30 yaşlarında genç bir hanım giriyor içeri. Siyah, kısa saçlı, beyaz tenli, oldukça güzel ama gergin ve utangaç bir havası var. Hoş geldiniz, diyerek elimi uzatıyorum, elimi sıkmakta kısa bir tereddüt geçirdikten sonra tokalaşıyoruz. Bu narin ve güzel hanımın elleri sert ve kuru. Oturmasını işaret ediyorum, yine bir tereddüt geçirdikten sonra hafifçe koltuğun ucuna ilişiyor. Benimle göz göze gelmek istemiyor.

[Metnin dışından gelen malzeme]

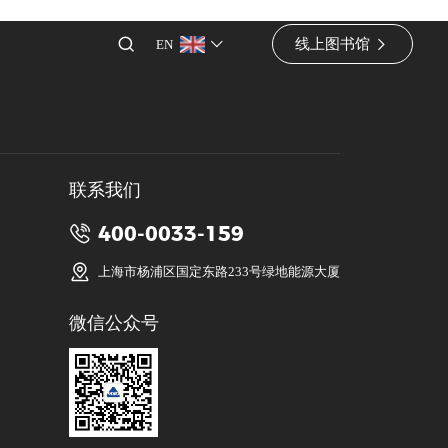
线上图书馆
EN
联系我们
400-0033-159
上海市杨浦区国定东路233号绿地能源大厦
微信公众号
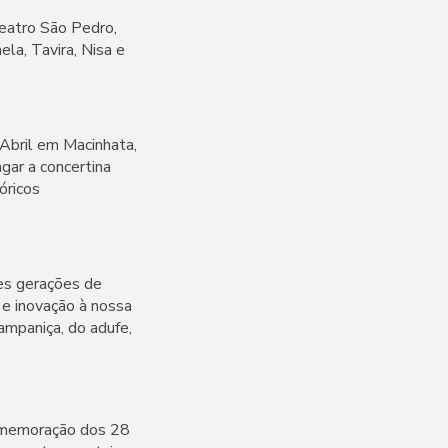
eatro São Pedro,
la, Tavira, Nisa e
Abril em Macinhata,
gar a concertina
óricos
tes gerações de
 e inovação à nossa
campaniça, do adufe,
comemoração dos 28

— Hoş geldiniz Gülben Hanım.
— Şey efendim, bende şey var. Orhan Bey beni size yolladı. Bütün tetkikler yapıldı, her şey normalmiş. Aslında ben deli filan değilim ama size gelmem gerekiyormuş, nedenini ben de anlamadım. Siz şimdi bana anamı, babamı, çocukluğumu filan soracaksınız. Benim öyle sorunlarım yok. Sadece şey var. Bana ilk kez gelen hastaların çoğu, benim onları deli zannedeceğimi düşünürler. Bu genç hanımın ayrıca bana söylemekten çekindiği, utandığı bir sorunu var demek ki. insanlar en çok cinsel sorunlarını anlatmakta zorlanırlar. Bakalım bunun altından ne çıkacak…
— Gülben Hanım ben önce sizi biraz tanıyabilir miyim? Evli misiniz?
— Yok değilim.
— Çalışıyor musunuz?
— Hayır, ev kızıyım.
— Demek hiç evlenmediniz?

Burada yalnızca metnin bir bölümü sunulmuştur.